A person is harnessed into the middle of two bungees and secured so that she does
not actually leave the harness when it is pulled back. Then an ATV hooks up to her
via the back of the harness and then takes off in the opposite direction until the
bungees are stretched significantly. Then it is released and the woman begins to fly
forward with a great amount of speed and recoils backwards until coming to a stop.
I decided to try and determine the distance that she would have gone if she was not
connected to the bungee and could actually fire out of the harness.

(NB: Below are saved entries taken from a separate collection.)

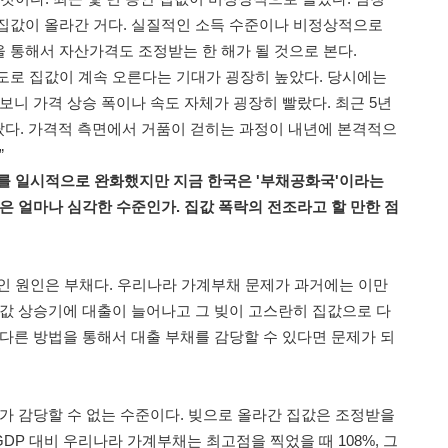
집값이 올라간 거다. 실질적인 소득 수준이나 비정상적으로
 통해서 자산가격도 조정받는 한 해가 될 것으로 본다.
도로 집값이 계속 오른다는 기대가 굉장히 높았다. 당시에는
보니 가격 상승 폭이나 속도 자체가 굉장히 빨랐다. 최근 5년
올랐다. 가격적 측면에서 거품이 걷히는 과정이 내년에 본격적으
”
를 일시적으로 완화했지만 지금 한국은 '부채공화국'이라는
은 얼마나 심각한 수준인가. 집값 폭락의 전조라고 할 만한 점
인 원인은 부채다. 우리나라 가계부채 문제가 과거에는 이만
집값 상승기에 대출이 늘어나고 그 빚이 고스란히 집값으로 다
 다른 방법을 통해서 대출 부채를 감당할 수 있다면 문제가 되
체가 감당할 수 없는 수준이다. 빚으로 올라간 집값은 조정받을
GDP 대비 우리나라 가계부채는 최고점을 찍었을 때 108%, 그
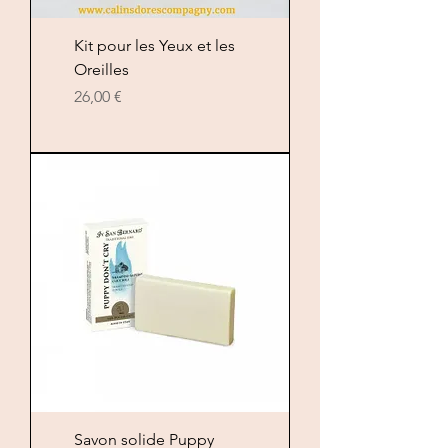
Kit pour les Yeux et les
Oreilles
Цена
26,00 €
Savon solide Puppy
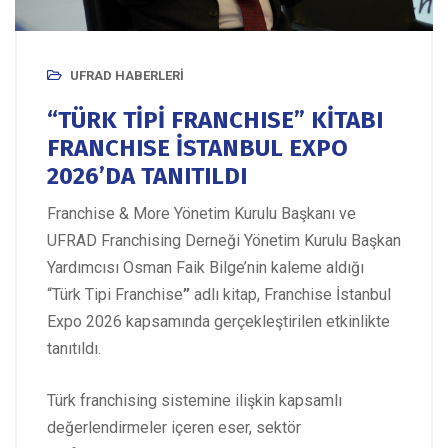
UFRAD HABERLERI
“TÜRK TİPİ FRANCHISE” KİTABI
FRANCHISE İSTANBUL EXPO
2026’DA TANITILDI
Franchise & More Yönetim Kurulu Başkanı ve
UFRAD Franchising Derneği Yönetim Kurulu Başkan
Yardımcısı Osman Faik Bilge’nin kaleme aldığı
“Türk Tipi Franchise
”
adlı kitap, Franchise İstanbul
Expo 2026 kapsamında gerçekleştirilen etkinlikte
tanıtıldı.
Türk franchising sistemine ilişkin kapsamlı
değerlendirmeler içeren eser, sektör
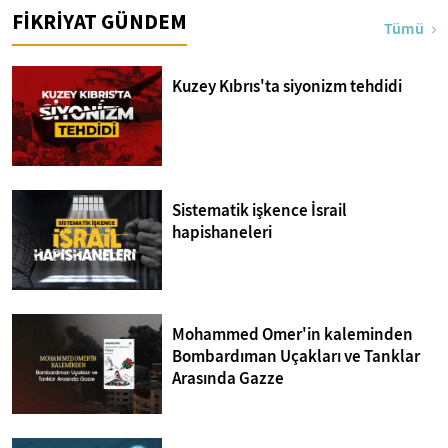
FİKRİYAT GÜNDEM
Tümü
Kuzey Kıbrıs'ta siyonizm tehdidi
Sistematik işkence İsrail
hapishaneleri
Mohammed Omer'in kaleminden
Bombardıman Uçakları ve Tanklar
Arasında Gazze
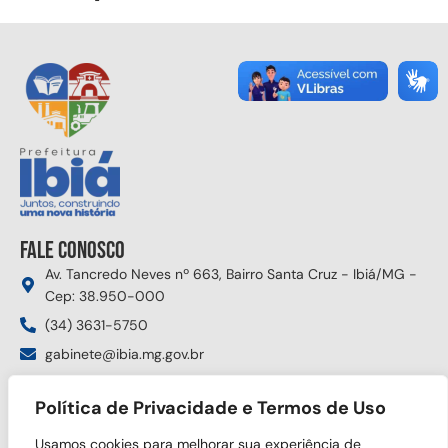
Fale conosco
Av. Tancredo Neves nº 663, Bairro Santa Cruz - Ibiá/MG -
Cep: 38.950-000
(34) 3631-5750
gabinete@ibia.mg.gov.br
Segunda à sexta das 8:00h às 17:30h
Política de Privacidade e Termos de Uso
Siga nas redes sociais
Usamos cookies para melhorar sua experiência de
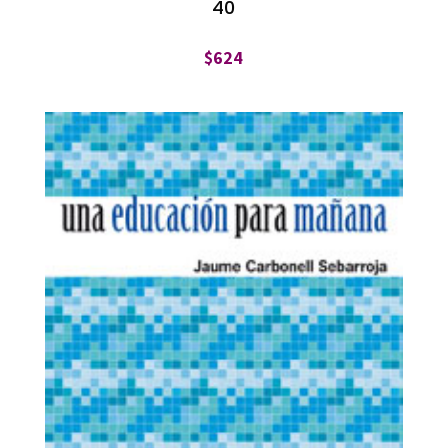
40
$
624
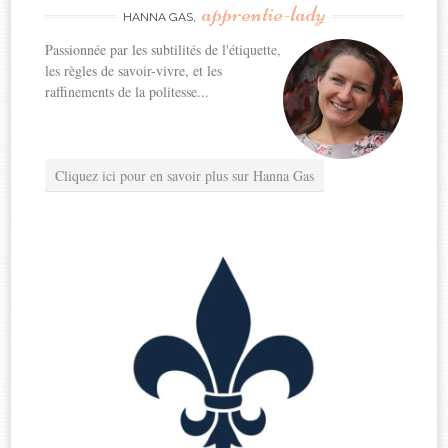
apprentie-lady
HANNA GAS,
Passionnée par les subtilités de l'étiquette,
les règles de savoir-vivre, et les
raffinements de la politesse...
Cliquez ici pour en savoir plus sur Hanna Gas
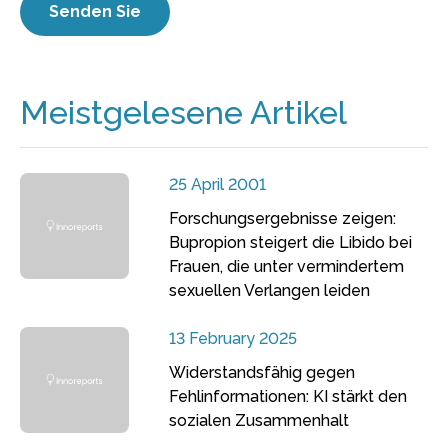
Meistgelesene Artikel
25 April 2001
Forschungsergebnisse zeigen:
Bupropion steigert die Libido bei
Frauen, die unter vermindertem
sexuellen Verlangen leiden
13 February 2025
Widerstandsfähig gegen
Fehlinformationen: KI stärkt den
sozialen Zusammenhalt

http://www.youtube.com/watch?v=u2-od4n5Xl0

KNOWNS:

Mass of the woman: 60 kg
K spring constant: 53 N M
Height of the poles connected to the bungee: 30 meters
θ of the bungee with regards to the pole: 20°
woman is 1.5 meters from the ground
she is shot an an angle of 45° with respects to the horizontal
the bungee length is 31m
we assume the bungee is massless

First, I found the length of the bungee cord when she was just hanging there and not
being stretched back.

Cos(20°)= 29m/X

X=29m/Cos(20°)
X=31m

Next I found the PE of the system of the girl plus the two bungees:

PE= 2(1/2* 53N*M * (30m)2) = 48,000 Joules

Therefore,

PE1 = KE2
48,000= .5(60)v2
40m/s= v

Next, we can take this velocity and say that

KE1 = KE2 + ΔPE

48,000= (60)9.8m/s2(-1.5) + .5(60)(vf)2
49,000=.5(60)(vf)2
40.4 = v

Then we find the time it takes the person to land in the y direction

Δy= V0t +.5at2

-1.5= 28t + -4.9t2

-4.9t2 + 28t +1.5=0

Quadratic formula gives: 5.8 seconds

Therefore we can find ΔX from ΔX= X0 + v0t +.5at2

ΔX= V0t
ΔX= Cos(45°)40(5.8)
ΔX=160m

The force the ground exerts on her when she hits the ground is:

F=Δp/Δt. If it takes her .5 seconds to stop then the force is equal to:
F=60(-40.4)/.5
F= -5000Newtons.